Troubleshooting frozen system
Troubleshooting Frozen system
slow / frozen system
check if procs are in uninterrupted sleep state (waiting for IO and causing slowness)
ps aux (check STAT column, 'D' will show procs that are in uninterrupted sleep)
check paging faults
sar -B 2 5 will generate paging report, check majflt column, major faults per second, if high #, means system is out of RAM
LSOF
find top memory and IO procs, get all list of open files for each proc
lsof -p <PID>
show all opened files by user
lsof -u <username>
show all procs running on a port
lsof -i TCP:<PORT>
or do a portrange, lsof -i TCP:20-150
SYSRQ
enable SysRQ to kill procs that are in 'uninterrupted sleep' state.

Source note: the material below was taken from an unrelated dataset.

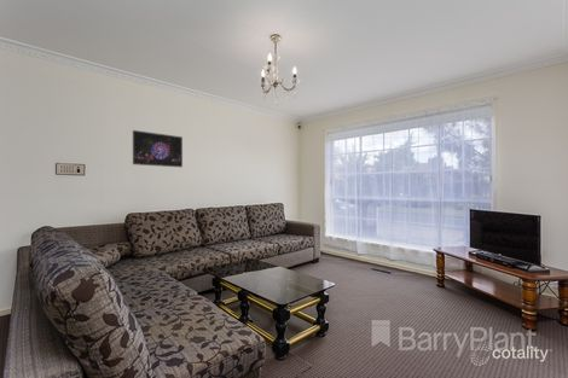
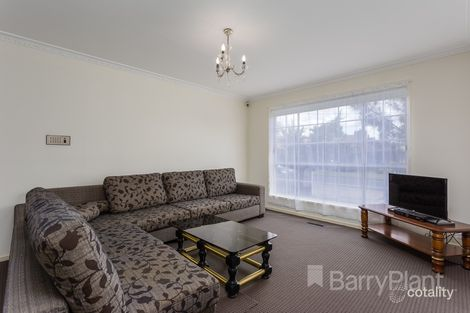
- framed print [132,129,184,168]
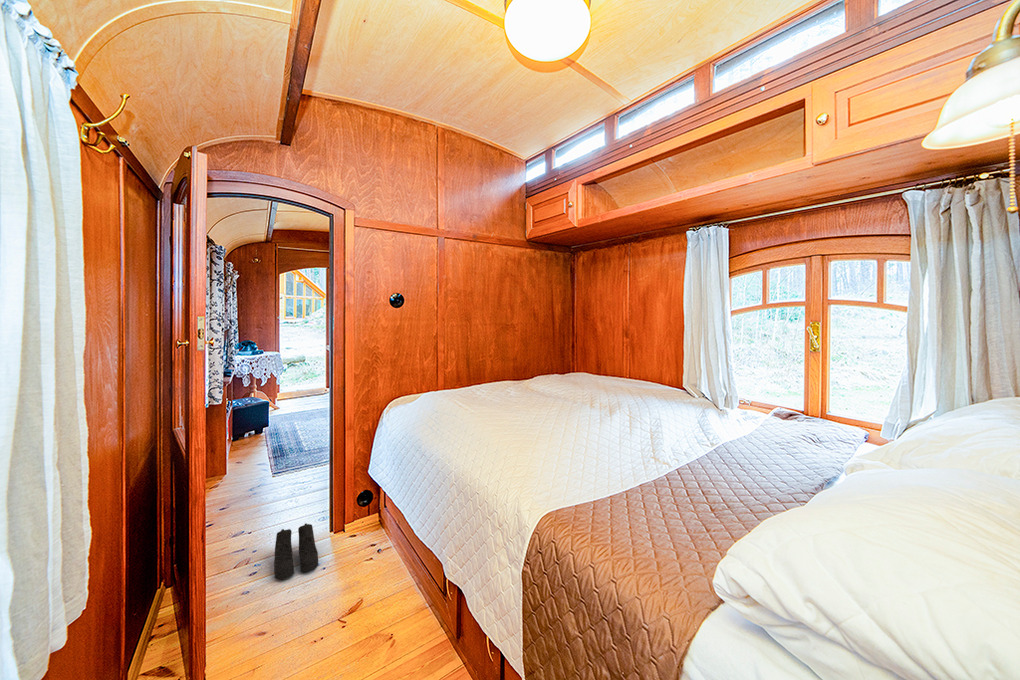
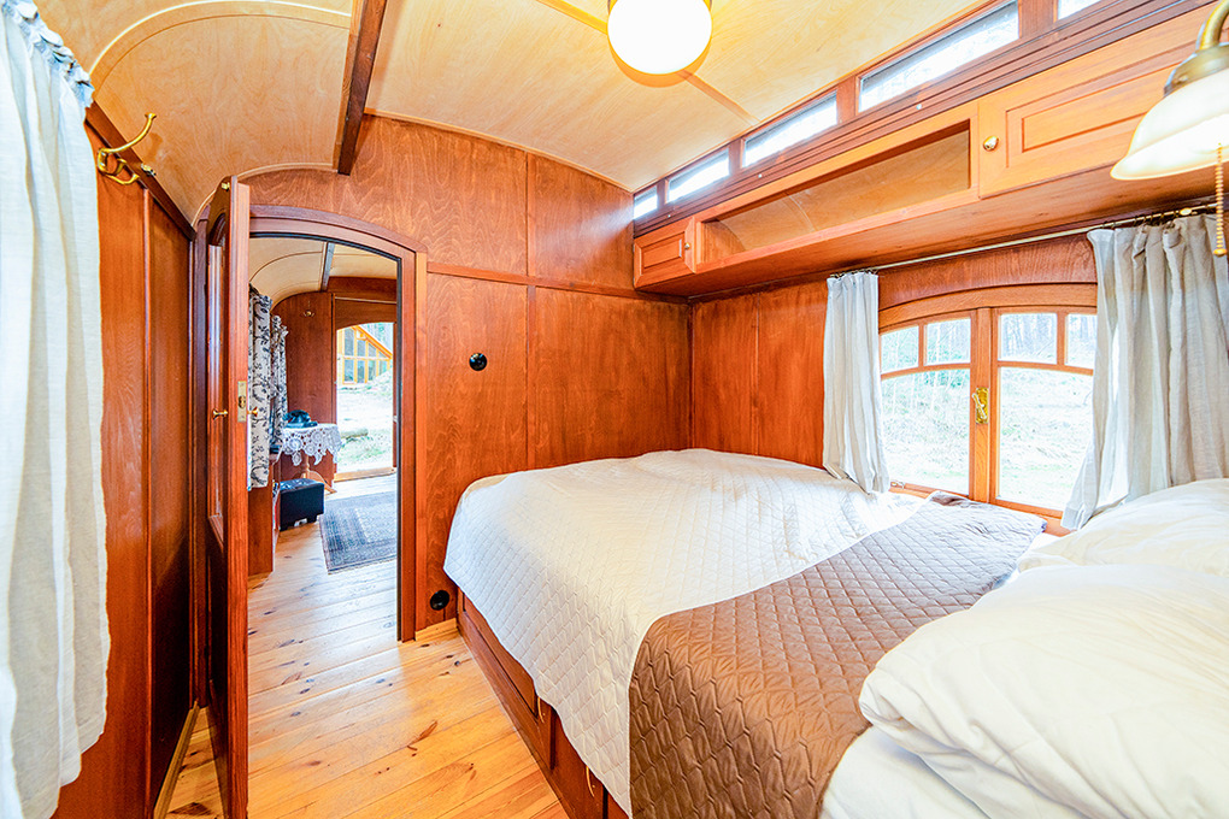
- boots [273,522,319,581]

SysRQ will respond even in frozen state (assuming command line is responsive)
1. enable sysrq
echo 1 > /proc/sys/kernel/sysrq
2. get info (in /var/log/messages) of D state procs
echo 'w' > /proc/sysrq-trigger
3. disable sysrq
echo 0 > /proc/sys/kernel/sysrq
HTOP
htop settings tweaked for sysadmin use, showing proc state, IO state, OOM score, etc
add to ~/.config/htop/htoprc
# Beware! This file is rewritten by htop when settings are changed in the interface.
# The parser is also very primitive, and not human-friendly.
fields=0 48 2 11 113 111 110 20 17 18 38 39 40 46 47 49 1
sort_key=111
sort_direction=1
hide_threads=1
hide_kernel_threads=1
hide_userland_threads=0
shadow_other_users=0
show_thread_names=0
show_program_path=1
highlight_base_name=0
highlight_megabytes=0
highlight_threads=1
tree_view=0
header_margin=1
detailed_cpu_time=1
cpu_count_from_zero=1
update_process_names=0
account_guest_in_cpu_meter=0
color_scheme=5
delay=15
left_meters=LeftCPUs Memory Swap
left_meter_modes=1 1 1
right_meters=RightCPUs Hostname Clock Uptime LoadAverage Tasks Swap Memory
right_meter_modes=1 2 2 2 2 2 2 2